Medjugorje apparitions – pope sends archbishop

The controversial Medjugorje apparitions are again in the spotlight.

The local bishop has made it plain he does not believe the apparitions are of Our Lady, while an apostolic visitor has been appointed to oversee the pastoral needs at the site.

Medjugorje has become a place of pilgrimage since six children claimed to have seen Our Lady there in 1981.

According to the children, the apparitions contained a message of peace for the world, a call to conversion, prayer and fasting, and secrets surrounding events to be fulfilled in the future.

Three of the children say the apparitions have continued almost daily since their first occurrence.

Now adults, they say they continue to receive apparitions every afternoon. This is apparently because not all the “secrets” intended for them have been revealed.

The apostolic visitor overseeing the town’s pastoral needs is Archbishop Henryk Hoser. He began his work in Medjugorje on Sunday.

In his first homily on the apparitions, Hoser said “the fundamental question” about Medjugorje is why so many people go there every year.

He said the answer is that they go “to meet someone: to meet God, to meet Christ, to meet His Mother.”

Hoser noted the church approves of and encourages Marian devotion because it develops “in harmonic subordination” to the worship of Christ.

In his view, the devotion at Medjugorje achieves this.

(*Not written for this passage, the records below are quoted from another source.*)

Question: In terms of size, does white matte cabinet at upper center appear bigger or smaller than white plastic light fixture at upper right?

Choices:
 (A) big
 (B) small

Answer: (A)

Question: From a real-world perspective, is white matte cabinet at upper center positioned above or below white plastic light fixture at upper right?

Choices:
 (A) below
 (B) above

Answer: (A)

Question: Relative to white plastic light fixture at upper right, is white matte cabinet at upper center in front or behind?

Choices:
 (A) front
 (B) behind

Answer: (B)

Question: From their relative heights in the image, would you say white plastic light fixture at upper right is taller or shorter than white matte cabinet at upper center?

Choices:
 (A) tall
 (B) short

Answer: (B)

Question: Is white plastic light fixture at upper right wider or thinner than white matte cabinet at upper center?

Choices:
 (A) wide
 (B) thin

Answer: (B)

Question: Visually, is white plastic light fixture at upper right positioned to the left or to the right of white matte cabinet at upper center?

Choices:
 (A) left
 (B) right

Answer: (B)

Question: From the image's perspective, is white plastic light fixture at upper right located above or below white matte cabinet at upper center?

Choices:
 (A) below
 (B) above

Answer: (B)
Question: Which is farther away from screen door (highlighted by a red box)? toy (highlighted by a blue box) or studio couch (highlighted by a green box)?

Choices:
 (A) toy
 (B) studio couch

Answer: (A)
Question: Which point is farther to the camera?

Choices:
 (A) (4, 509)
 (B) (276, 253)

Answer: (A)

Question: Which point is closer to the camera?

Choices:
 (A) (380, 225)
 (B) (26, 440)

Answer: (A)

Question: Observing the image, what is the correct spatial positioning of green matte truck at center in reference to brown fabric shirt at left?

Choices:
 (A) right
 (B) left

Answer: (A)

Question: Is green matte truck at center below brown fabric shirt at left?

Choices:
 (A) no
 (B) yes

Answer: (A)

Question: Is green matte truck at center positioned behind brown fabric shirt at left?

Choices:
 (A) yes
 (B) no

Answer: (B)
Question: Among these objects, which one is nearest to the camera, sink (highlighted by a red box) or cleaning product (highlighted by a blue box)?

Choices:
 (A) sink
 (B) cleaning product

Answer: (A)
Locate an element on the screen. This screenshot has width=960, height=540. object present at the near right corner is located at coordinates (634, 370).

However, the local bishop, Ratko Peri, has told Hoser that after carrying out several investigations, he does not consider as credible any ‘apparition,’ any message, [or] any secret.”

The Vatican has not taken a position on the six sightings of the alleged apparitions to six children, but the archbishop told media earlier that those which emerged in the first seven days of 1981 could be proclaimed as credible.

A special commission has been probing the credibility of such claims since 2011 but Pope Francis has yet to issue a final decision on its report.